Analyzing Crime in LA
🌇🚔 Background
Los Angeles, California 😎. The City of Angels. Tinseltown. The Entertainment Capital of the World! Known for its warm weather, palm trees, sprawling coastline, and Hollywood, along with producing some of the most iconic films and songs!
However, as with any highely populated city, it isn't always glamarous and there can be a large volume of crime. That's where you can help!
You have been asked to support the Los Angeles Police Department (LAPD) by analyzing their crime data to identify patterns in criminal behavior. They plan to use your insights to allocate resources effectively to tackle various crimes in different areas.
You are free to use any methodologies that you like in order to produce your insights.
The Data
They have provided you with a single dataset to use. A summary and preview is provided below.
The data is publicly available here.

• **Information provided**:

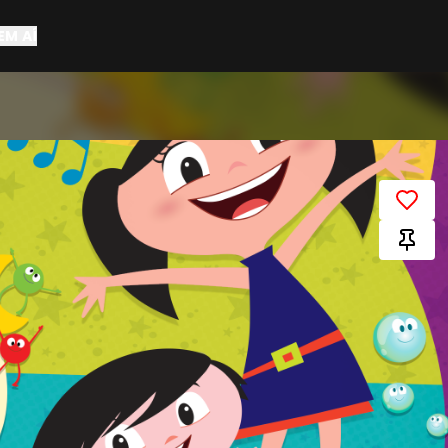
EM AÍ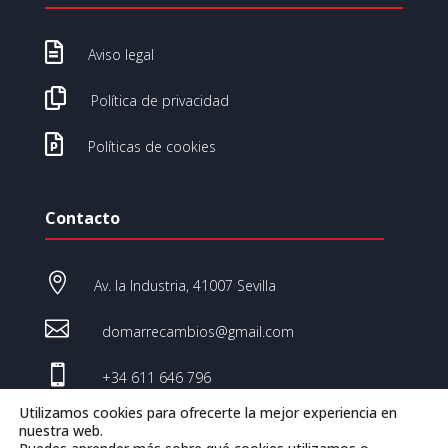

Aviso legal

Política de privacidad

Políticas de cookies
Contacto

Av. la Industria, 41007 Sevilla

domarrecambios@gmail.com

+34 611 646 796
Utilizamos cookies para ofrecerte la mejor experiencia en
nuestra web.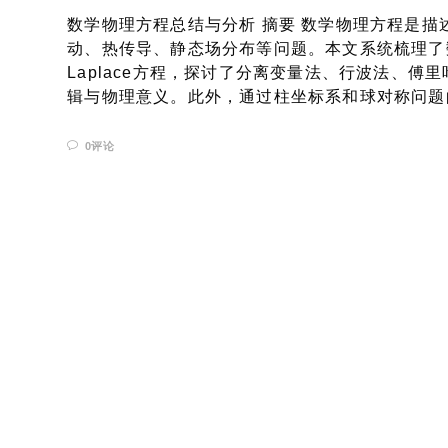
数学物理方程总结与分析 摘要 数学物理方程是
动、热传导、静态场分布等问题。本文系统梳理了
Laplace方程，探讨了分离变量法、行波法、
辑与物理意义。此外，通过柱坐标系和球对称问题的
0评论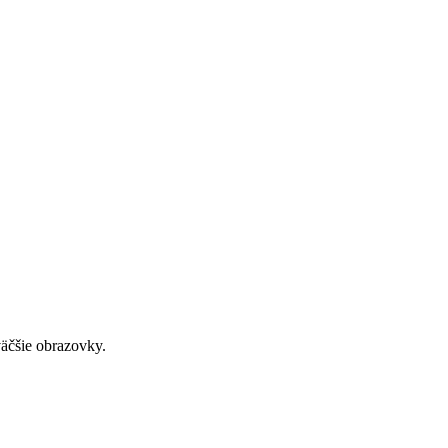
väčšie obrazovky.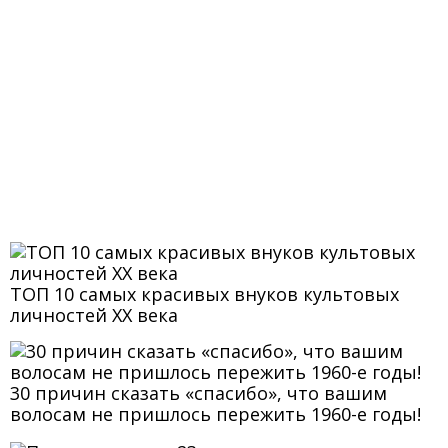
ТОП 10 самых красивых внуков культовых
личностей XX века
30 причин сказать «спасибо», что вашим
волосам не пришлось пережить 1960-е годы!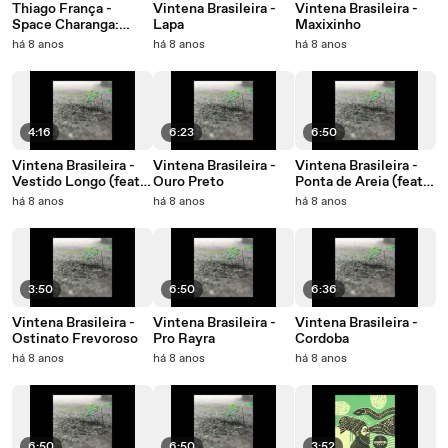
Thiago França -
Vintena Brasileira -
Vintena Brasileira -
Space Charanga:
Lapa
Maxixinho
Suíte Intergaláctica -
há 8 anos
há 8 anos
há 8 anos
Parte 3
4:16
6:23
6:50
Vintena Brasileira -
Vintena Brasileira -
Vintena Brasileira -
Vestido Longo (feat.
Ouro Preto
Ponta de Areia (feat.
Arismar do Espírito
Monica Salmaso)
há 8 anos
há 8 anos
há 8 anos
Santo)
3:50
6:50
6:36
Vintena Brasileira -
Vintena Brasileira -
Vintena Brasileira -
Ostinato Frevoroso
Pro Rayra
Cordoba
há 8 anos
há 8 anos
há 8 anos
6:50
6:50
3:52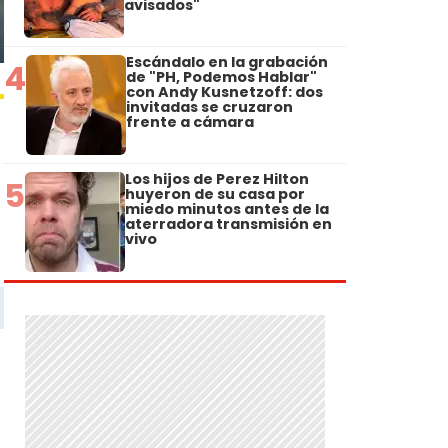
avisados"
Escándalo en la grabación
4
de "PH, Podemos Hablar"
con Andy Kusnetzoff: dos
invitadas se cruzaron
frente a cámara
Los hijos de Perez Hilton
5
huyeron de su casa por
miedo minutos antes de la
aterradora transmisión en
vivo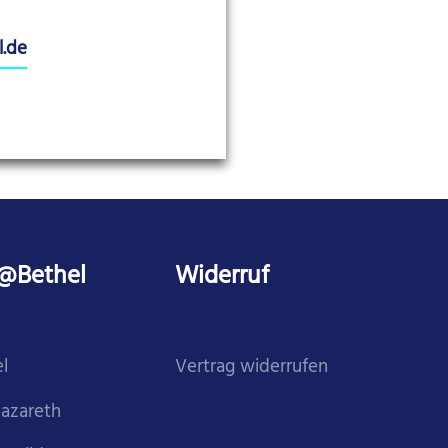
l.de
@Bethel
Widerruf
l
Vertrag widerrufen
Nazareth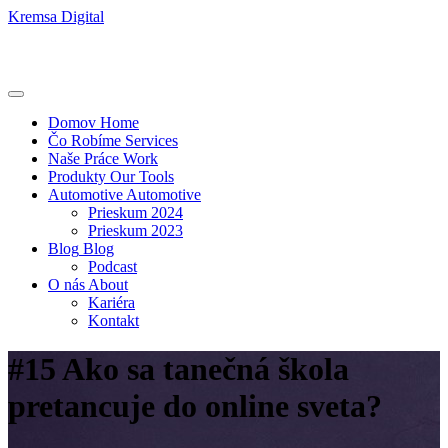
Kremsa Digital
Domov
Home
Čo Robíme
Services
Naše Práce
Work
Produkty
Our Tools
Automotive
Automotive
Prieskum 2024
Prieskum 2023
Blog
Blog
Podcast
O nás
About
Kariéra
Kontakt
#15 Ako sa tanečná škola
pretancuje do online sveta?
...
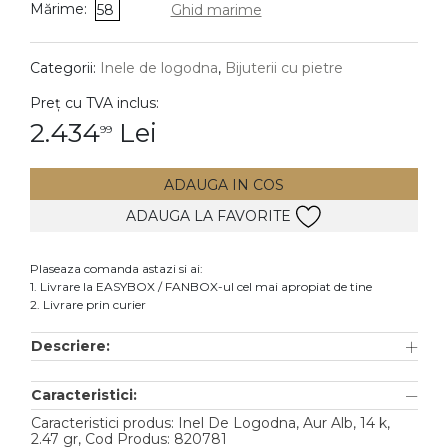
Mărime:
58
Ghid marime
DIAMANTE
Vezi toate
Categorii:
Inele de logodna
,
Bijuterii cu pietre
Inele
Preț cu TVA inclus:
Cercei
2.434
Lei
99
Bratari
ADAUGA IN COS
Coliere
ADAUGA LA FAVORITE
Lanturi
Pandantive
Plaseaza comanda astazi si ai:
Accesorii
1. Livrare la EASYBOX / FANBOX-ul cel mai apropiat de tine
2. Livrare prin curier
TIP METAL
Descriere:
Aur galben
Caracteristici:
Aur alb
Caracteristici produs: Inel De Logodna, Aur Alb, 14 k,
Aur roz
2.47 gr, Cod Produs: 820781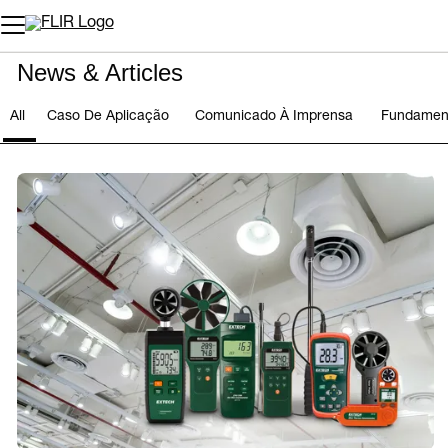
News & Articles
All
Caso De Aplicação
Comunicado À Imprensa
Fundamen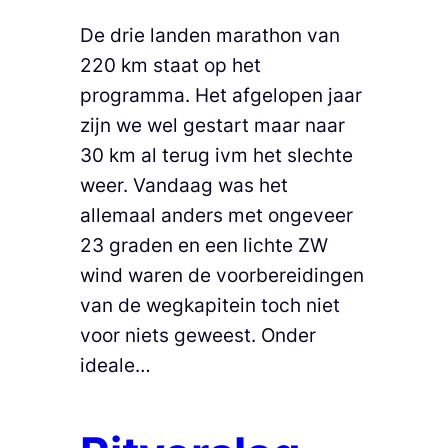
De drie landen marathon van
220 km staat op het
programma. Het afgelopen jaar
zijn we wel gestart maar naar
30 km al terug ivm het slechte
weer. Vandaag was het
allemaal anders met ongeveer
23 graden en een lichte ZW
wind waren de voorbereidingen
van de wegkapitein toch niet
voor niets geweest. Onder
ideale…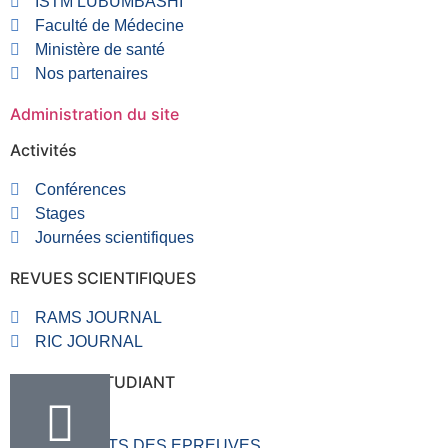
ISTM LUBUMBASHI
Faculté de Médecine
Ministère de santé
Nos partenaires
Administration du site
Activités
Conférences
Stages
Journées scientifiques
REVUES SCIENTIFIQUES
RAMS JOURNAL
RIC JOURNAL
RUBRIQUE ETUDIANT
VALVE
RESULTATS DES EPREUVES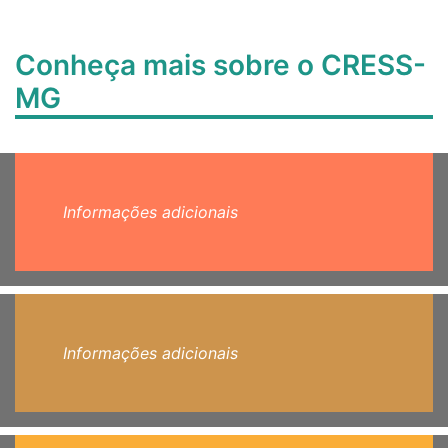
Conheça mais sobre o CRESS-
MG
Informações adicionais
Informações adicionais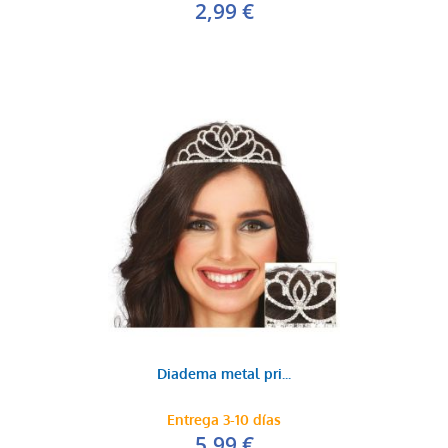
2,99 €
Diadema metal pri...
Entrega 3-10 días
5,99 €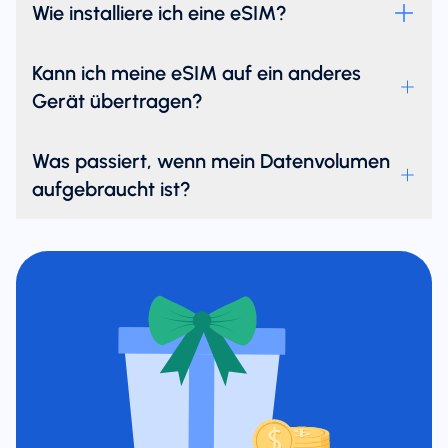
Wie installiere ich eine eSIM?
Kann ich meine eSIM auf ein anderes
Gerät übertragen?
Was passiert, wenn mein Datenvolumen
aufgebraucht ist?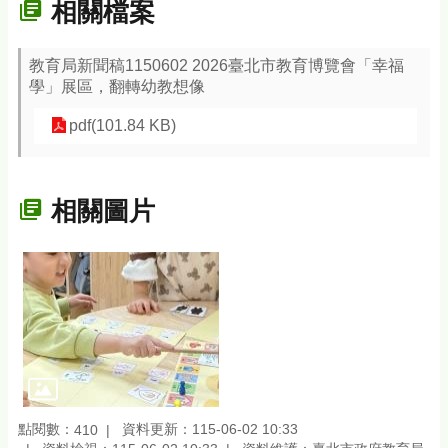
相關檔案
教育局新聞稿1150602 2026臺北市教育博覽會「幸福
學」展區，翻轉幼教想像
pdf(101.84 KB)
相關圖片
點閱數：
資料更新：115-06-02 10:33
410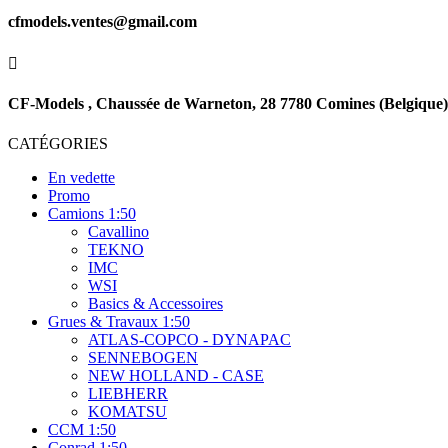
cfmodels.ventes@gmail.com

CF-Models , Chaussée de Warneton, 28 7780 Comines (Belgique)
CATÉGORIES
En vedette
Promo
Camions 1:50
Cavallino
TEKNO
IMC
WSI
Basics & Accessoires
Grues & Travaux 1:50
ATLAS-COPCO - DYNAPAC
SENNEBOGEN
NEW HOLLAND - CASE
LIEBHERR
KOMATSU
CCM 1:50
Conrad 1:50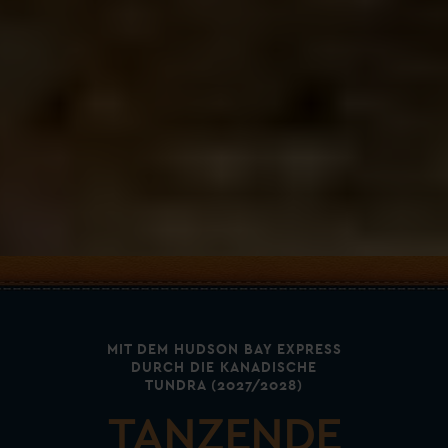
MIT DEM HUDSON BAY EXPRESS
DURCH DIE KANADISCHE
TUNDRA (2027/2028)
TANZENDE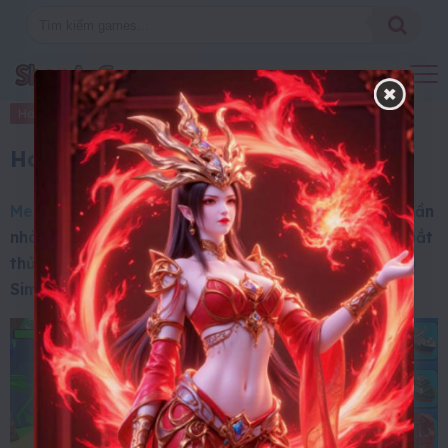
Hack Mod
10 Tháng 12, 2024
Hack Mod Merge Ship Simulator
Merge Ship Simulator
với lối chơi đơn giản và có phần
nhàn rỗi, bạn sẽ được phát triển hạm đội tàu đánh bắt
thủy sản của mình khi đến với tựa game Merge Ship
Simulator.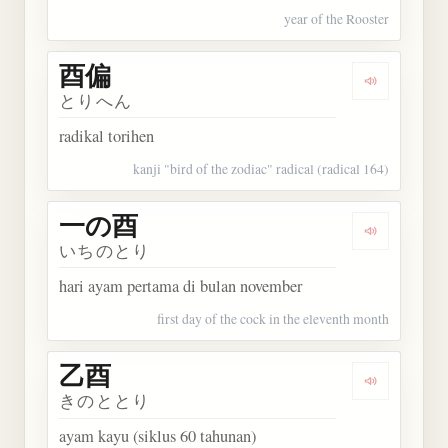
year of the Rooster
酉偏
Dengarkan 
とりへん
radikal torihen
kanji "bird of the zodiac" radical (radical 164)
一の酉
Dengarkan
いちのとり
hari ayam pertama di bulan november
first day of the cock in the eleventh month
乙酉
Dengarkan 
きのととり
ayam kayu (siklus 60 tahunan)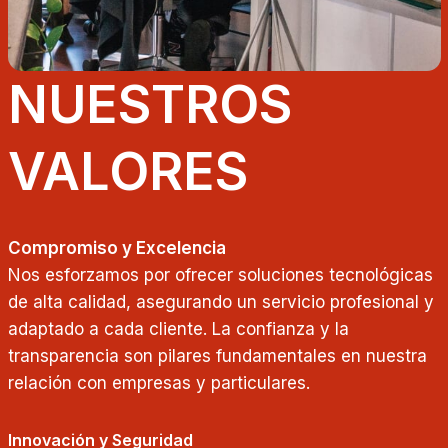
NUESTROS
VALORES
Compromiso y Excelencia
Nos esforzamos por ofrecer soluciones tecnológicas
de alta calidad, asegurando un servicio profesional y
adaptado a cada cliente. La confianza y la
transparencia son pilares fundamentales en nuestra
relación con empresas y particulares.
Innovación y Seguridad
---
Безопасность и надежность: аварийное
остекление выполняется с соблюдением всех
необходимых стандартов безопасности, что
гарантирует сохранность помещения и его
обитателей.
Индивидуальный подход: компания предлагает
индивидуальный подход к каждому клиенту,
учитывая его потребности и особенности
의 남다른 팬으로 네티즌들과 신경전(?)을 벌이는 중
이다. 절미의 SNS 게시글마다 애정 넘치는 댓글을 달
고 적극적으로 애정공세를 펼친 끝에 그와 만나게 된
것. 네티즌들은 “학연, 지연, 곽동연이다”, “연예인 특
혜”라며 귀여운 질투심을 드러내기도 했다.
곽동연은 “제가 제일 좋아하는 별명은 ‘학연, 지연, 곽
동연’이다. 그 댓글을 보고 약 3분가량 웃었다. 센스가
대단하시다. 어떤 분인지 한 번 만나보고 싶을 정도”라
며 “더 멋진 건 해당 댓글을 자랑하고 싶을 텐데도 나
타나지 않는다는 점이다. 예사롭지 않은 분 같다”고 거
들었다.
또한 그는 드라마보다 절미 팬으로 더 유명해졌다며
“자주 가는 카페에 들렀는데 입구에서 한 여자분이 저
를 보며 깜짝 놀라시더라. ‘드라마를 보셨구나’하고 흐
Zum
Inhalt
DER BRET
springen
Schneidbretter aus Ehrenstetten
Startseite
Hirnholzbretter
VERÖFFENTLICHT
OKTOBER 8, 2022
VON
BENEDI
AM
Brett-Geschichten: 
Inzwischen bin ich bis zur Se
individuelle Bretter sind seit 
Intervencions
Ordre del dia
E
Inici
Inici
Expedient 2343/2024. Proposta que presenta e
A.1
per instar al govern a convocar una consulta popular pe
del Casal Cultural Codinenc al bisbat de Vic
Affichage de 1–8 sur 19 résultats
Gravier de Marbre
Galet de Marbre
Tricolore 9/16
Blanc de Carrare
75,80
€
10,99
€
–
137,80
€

• **Activity**: According to the text on analyzing crime in Los Angeles, what does the LAPD plan to do with the insights from the crime data? None of the lines above is needed here.

• **Solution**: It plans to use them to allocate resources effectively to tackle various crimes in different areas.